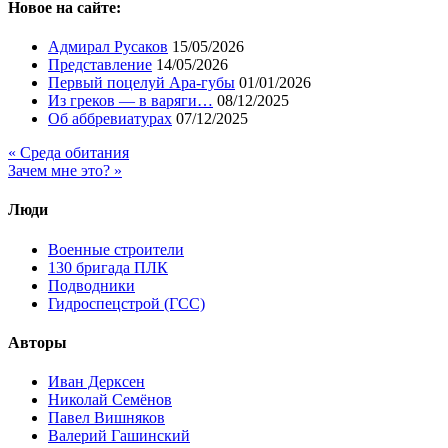
Новое на сайте:
Адмирал Русаков
15/05/2026
Представление
14/05/2026
Первый поцелуй Ара-губы
01/01/2026
Из греков — в варяги…
08/12/2025
Об аббревиатурах
07/12/2025
« Среда обитания
Зачем мне это? »
Люди
Военные строители
130 бригада ПЛК
Подводники
Гидроспецстрой (ГСС)
Авторы
Иван Дерксен
Николай Семёнов
Павел Вишняков
Валерий Гашинский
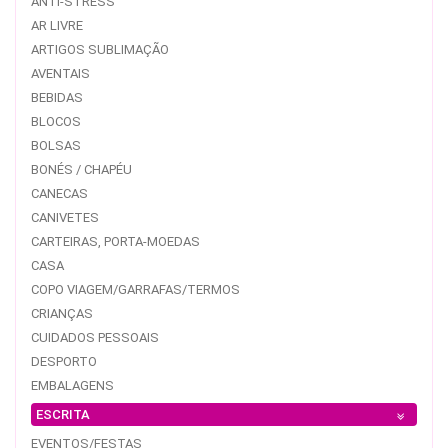
ANTI-STRESS
AR LIVRE
ARTIGOS SUBLIMAÇÃO
AVENTAIS
BEBIDAS
BLOCOS
BOLSAS
BONÉS / CHAPÉU
CANECAS
CANIVETES
CARTEIRAS, PORTA-MOEDAS
CASA
COPO VIAGEM/GARRAFAS/TERMOS
CRIANÇAS
CUIDADOS PESSOAIS
DESPORTO
EMBALAGENS
ESCRITA
EVENTOS/FESTAS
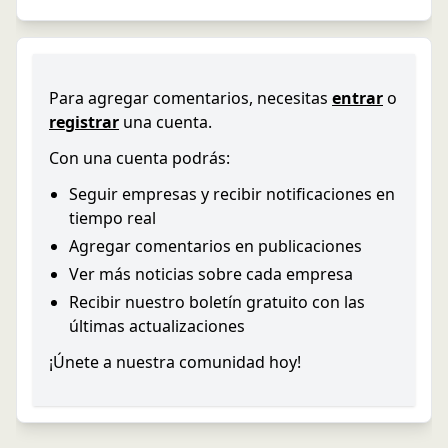
Para agregar comentarios, necesitas
entrar
o
registrar
una cuenta.
Con una cuenta podrás:
Seguir empresas y recibir notificaciones en
tiempo real
Agregar comentarios en publicaciones
Ver más noticias sobre cada empresa
Recibir nuestro boletín gratuito con las
últimas actualizaciones
¡Únete a nuestra comunidad hoy!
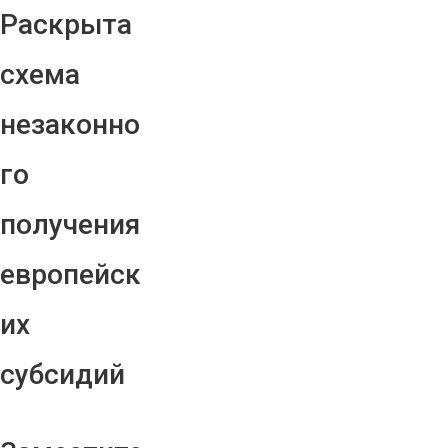
Раскрыта
схема
незаконно
го
получения
европейск
их
субсидий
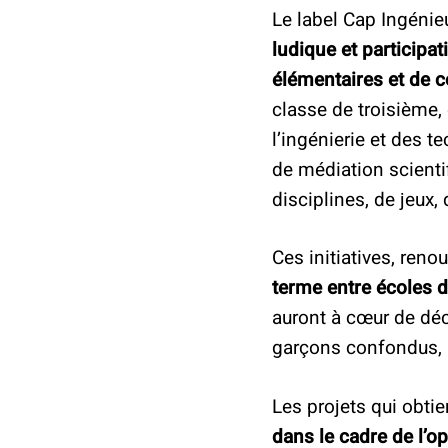
Le label Cap Ingénie
ludique et participa
élémentaires et de c
classe de troisième, 
l’ingénierie et des 
de médiation scienti
disciplines, de jeux,
Ces initiatives, ren
terme entre écoles d
auront à cœur de déco
garçons confondus, 
Les projets qui obtie
dans le cadre de l’o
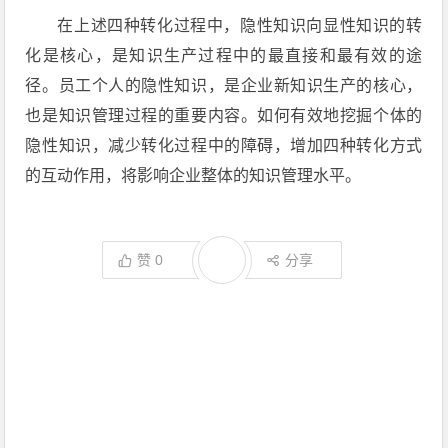
在上述四种转化过程中，隐性知识向显性知识的转
化是核心，是知识生产过程中的最直接和最有效的途
径。员工个人的隐性知识，是企业新知识生产的核心，
也是知识管理过程的重要内容。如何有效地挖掘个体的
隐性知识，减少转化过程中的障碍，增加四种转化方式
的互动作用，将影响企业整体的知识管理水平。
赞
0
分享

## [THE PROBLEM]
A complete and exact copy of the records is required. Exclude the pictures.

## [ANSWER SPACE]
Новое на сайте:
Адмирал Русаков
15/05/2026
Представление
14/05/2026
Первый поцелуй Ара-губы
01/01/2026
Из греков — в варяги…
08/12/2025
Об аббревиатурах
07/12/2025
« Среда обитания
Зачем мне это? »
Люди
Военные строители
130 бригада ПЛК
Подводники
Гидроспецстрой (ГСС)
Авторы
Иван Дерксен
Николай Семёнов
Павел Вишняков
Валерий Гашинский
ANTI-STRESS
AR LIVRE
ARTIGOS SUBLIMAÇÃO
AVENTAIS
BEBIDAS
BLOCOS
BOLSAS
BONÉS / CHAPÉU
CANECAS
CANIVETES
CARTEIRAS, PORTA-MOEDAS
CASA
COPO VIAGEM/GARRAFAS/TERMOS
CRIANÇAS
CUIDADOS PESSOAIS
DESPORTO
EMBALAGENS
ESCRITA
EVENTOS/FESTAS
Para agregar comentarios, necesitas
entrar
o
registrar
una cuenta.
Con una cuenta podrás:
Seguir empresas y recibir notificaciones en
tiempo real
Agregar comentarios en publicaciones
Ver más noticias sobre cada empresa
Recibir nuestro boletín gratuito con las
últimas actualizaciones
¡Únete a nuestra comunidad hoy!
Раскрыта
схема
незаконно
го
получения
европейск
их
субсидий
Le label Cap Ingénie
ludique et participa
élémentaires et de c
classe de troisième, 
l’ingénierie et des 
de médiation scienti
disciplines, de jeux,
Ces initiatives, ren
terme entre écoles d
auront à cœur de déco
garçons confondus, 
Les projets qui obtie
dans le cadre de l’o
在上述四种转化过程中，隐性知识向显性知识的转
化是核心，是知识生产过程中的最直接和最有效的途
径。员工个人的隐性知识，是企业新知识生产的核心，
也是知识管理过程的重要内容。如何有效地挖掘个体的
隐性知识，减少转化过程中的障碍，增加四种转化方式
的互动作用，将影响企业整体的知识管理水平。
赞
0
分享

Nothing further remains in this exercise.